Page images and extracted text
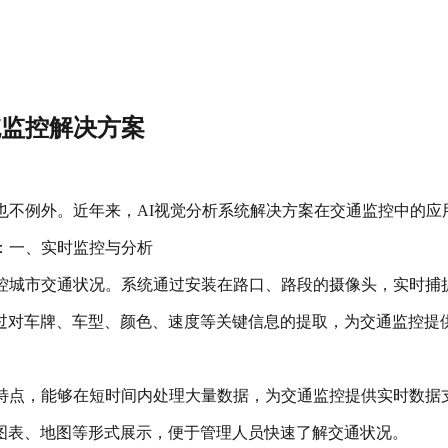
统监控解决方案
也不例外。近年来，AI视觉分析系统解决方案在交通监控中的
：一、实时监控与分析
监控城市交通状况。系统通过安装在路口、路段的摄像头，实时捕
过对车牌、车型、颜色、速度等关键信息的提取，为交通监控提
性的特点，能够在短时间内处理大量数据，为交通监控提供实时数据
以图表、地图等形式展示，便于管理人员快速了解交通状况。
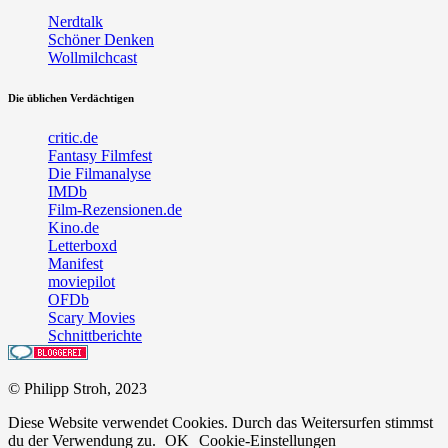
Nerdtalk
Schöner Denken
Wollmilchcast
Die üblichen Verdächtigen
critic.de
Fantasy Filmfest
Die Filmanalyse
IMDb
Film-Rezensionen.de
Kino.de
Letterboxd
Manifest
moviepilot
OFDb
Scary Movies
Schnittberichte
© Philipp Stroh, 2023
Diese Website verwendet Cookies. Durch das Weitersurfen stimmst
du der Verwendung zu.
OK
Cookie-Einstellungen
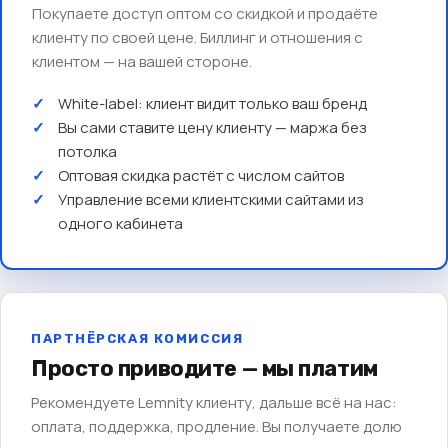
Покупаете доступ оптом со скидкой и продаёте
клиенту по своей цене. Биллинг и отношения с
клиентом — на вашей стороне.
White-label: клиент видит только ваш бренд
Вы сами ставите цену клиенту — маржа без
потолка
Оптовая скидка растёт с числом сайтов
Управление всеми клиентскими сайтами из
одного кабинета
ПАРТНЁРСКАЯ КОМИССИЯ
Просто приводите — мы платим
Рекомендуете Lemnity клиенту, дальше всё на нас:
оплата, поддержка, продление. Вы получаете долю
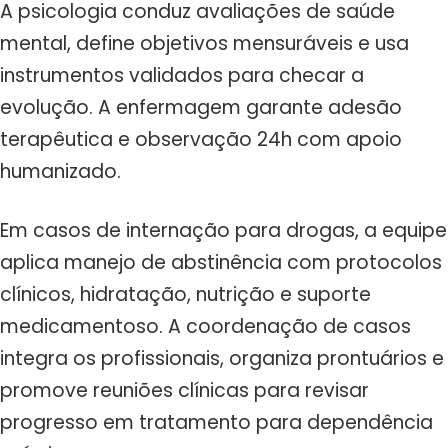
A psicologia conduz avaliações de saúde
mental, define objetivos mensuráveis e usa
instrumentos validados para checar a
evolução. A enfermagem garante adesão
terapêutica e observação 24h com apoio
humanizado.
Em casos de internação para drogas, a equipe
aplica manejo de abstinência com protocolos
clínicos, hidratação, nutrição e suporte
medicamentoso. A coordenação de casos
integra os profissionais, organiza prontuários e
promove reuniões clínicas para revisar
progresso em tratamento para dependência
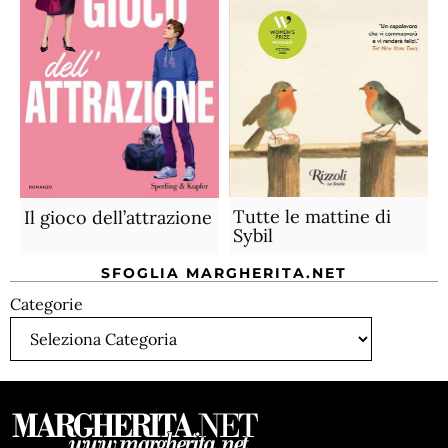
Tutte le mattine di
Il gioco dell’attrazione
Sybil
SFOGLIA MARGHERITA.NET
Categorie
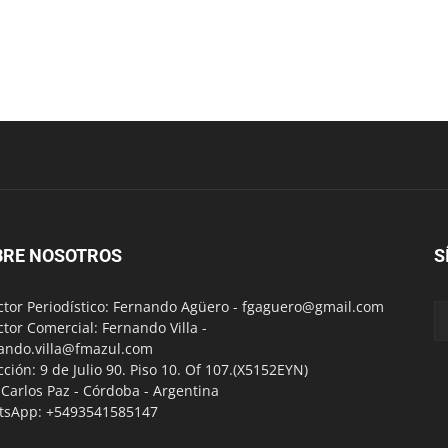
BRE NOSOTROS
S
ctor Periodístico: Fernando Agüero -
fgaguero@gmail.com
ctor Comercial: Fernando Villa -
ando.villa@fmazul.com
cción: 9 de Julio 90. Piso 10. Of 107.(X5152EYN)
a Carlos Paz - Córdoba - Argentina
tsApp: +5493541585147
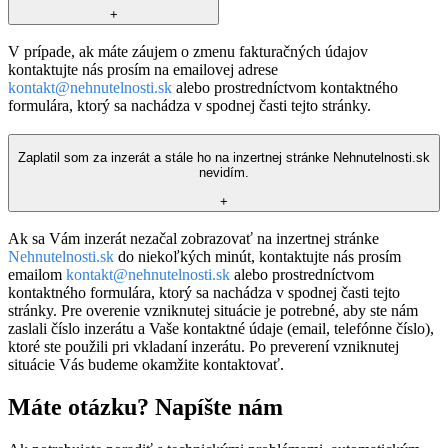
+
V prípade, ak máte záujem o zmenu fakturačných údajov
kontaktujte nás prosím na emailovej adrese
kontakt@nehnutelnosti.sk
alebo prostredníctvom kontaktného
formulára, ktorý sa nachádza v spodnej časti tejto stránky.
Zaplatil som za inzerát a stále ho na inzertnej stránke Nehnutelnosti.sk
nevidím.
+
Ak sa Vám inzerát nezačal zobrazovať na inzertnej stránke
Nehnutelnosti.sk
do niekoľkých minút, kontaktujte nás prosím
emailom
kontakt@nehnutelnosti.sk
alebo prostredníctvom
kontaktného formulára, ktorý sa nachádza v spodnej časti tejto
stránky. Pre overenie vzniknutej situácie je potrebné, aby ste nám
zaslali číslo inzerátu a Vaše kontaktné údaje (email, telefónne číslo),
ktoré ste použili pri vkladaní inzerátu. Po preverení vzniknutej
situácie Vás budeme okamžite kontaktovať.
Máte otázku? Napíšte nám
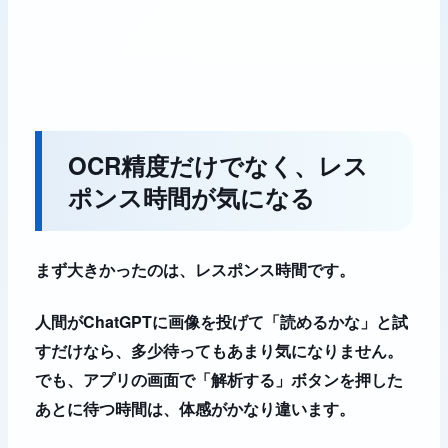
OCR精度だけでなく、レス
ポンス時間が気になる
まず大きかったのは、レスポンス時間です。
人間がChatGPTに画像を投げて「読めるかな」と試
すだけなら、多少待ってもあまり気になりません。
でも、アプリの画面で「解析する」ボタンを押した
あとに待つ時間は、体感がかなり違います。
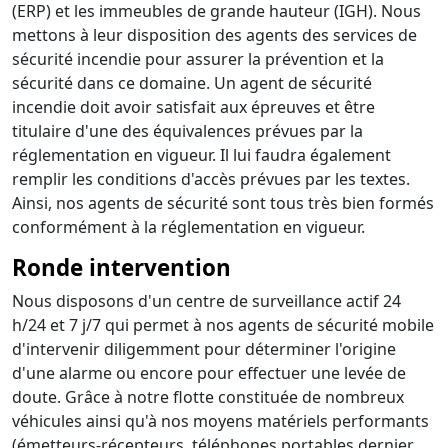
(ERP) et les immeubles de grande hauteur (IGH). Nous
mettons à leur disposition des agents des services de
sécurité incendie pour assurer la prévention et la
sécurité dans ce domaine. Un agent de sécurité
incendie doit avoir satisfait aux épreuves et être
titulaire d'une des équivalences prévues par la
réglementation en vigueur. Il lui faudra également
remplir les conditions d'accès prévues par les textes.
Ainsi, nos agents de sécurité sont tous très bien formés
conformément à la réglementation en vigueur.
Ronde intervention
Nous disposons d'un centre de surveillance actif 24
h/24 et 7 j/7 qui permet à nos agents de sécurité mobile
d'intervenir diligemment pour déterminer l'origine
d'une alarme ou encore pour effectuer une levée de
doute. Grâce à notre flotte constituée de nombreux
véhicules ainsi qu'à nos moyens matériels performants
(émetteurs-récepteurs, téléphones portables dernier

(EXERCISE) Repeat every entry exactly. Do not include the pictures.

(SOLUTION)
统监控解决方案
也不例外。近年来，AI视觉分析系统解决方案在交通监控中的
：一、实时监控与分析
监控城市交通状况。系统通过安装在路口、路段的摄像头，实时捕
过对车牌、车型、颜色、速度等关键信息的提取，为交通监控提
性的特点，能够在短时间内处理大量数据，为交通监控提供实时数据
以图表、地图等形式展示，便于管理人员快速了解交通状况。
Nerdtalk
Schöner Denken
Wollmilchcast
Die üblichen Verdächtigen
critic.de
Fantasy Filmfest
Die Filmanalyse
IMDb
Film-Rezensionen.de
Kino.de
Letterboxd
Manifest
moviepilot
OFDb
Scary Movies
Schnittberichte
© Philipp Stroh, 2023
Diese Website verwendet Cookies. Durch das Weitersurfen stimmst
du der Verwendung zu.
OK
Cookie-Einstellungen
Покупаете доступ оптом со скидкой и продаёте
клиенту по своей цене. Биллинг и отношения с
клиентом — на вашей стороне.
White-label: клиент видит только ваш бренд
Вы сами ставите цену клиенту — маржа без
потолка
Оптовая скидка растёт с числом сайтов
Управление всеми клиентскими сайтами из
одного кабинета
ПАРТНЁРСКАЯ КОМИССИЯ
Просто приводите — мы платим
Рекомендуете Lemnity клиенту, дальше всё на нас:
оплата, поддержка, продление. Вы получаете долю
A psicologia conduz avaliações de saúde
mental, define objetivos mensuráveis e usa
instrumentos validados para checar a
evolução. A enfermagem garante adesão
terapêutica e observação 24h com apoio
humanizado.
Em casos de internação para drogas, a equipe
aplica manejo de abstinência com protocolos
clínicos, hidratação, nutrição e suporte
medicamentoso. A coordenação de casos
integra os profissionais, organiza prontuários e
promove reuniões clínicas para revisar
progresso em tratamento para dependência
Tutte le mattine di
Il gioco dell’attrazione
Sybil
SFOGLIA MARGHERITA.NET
Categorie
BRE NOSOTROS
S
ctor Periodístico: Fernando Agüero -
fgaguero@gmail.com
ctor Comercial: Fernando Villa -
ando.villa@fmazul.com
cción: 9 de Julio 90. Piso 10. Of 107.(X5152EYN)
a Carlos Paz - Córdoba - Argentina
tsApp: +5493541585147
+
V prípade, ak máte záujem o zmenu fakturačných údajov
kontaktujte nás prosím na emailovej adrese
kontakt@nehnutelnosti.sk
alebo prostredníctvom kontaktného
formulára, ktorý sa nachádza v spodnej časti tejto stránky.
Zaplatil som za inzerát a stále ho na inzertnej stránke Nehnutelnosti.sk
nevidím.
+
Ak sa Vám inzerát nezačal zobrazovať na inzertnej stránke
Nehnutelnosti.sk
do niekoľkých minút, kontaktujte nás prosím
emailom
kontakt@nehnutelnosti.sk
alebo prostredníctvom
kontaktného formulára, ktorý sa nachádza v spodnej časti tejto
stránky. Pre overenie vzniknutej situácie je potrebné, aby ste nám
zaslali číslo inzerátu a Vaše kontaktné údaje (email, telefónne číslo),
ktoré ste použili pri vkladaní inzerátu. Po preverení vzniknutej
situácie Vás budeme okamžite kontaktovať.
Máte otázku? Napíšte nám
OCR精度だけでなく、レス
ポンス時間が気になる
まず大きかったのは、レスポンス時間です。
人間がChatGPTに画像を投げて「読めるかな」と試
すだけなら、多少待ってもあまり気になりません。
でも、アプリの画面で「解析する」ボタンを押した
あとに待つ時間は、体感がかなり違います。
(ERP) et les immeubles de grande hauteur (IGH). Nous
mettons à leur disposition des agents des services de
sécurité incendie pour assurer la prévention et la
sécurité dans ce domaine. Un agent de sécurité
incendie doit avoir satisfait aux épreuves et être
titulaire d'une des équivalences prévues par la
réglementation en vigueur. Il lui faudra également
remplir les conditions d'accès prévues par les textes.
Ainsi, nos agents de sécurité sont tous très bien formés
conformément à la réglementation en vigueur.
Ronde intervention
Nous disposons d'un centre de surveillance actif 24
h/24 et 7 j/7 qui permet à nos agents de sécurité mobile
d'intervenir diligemment pour déterminer l'origine
d'une alarme ou encore pour effectuer une levée de
doute. Grâce à notre flotte constituée de nombreux
véhicules ainsi qu'à nos moyens matériels performants
(émetteurs-récepteurs, téléphones portables dernier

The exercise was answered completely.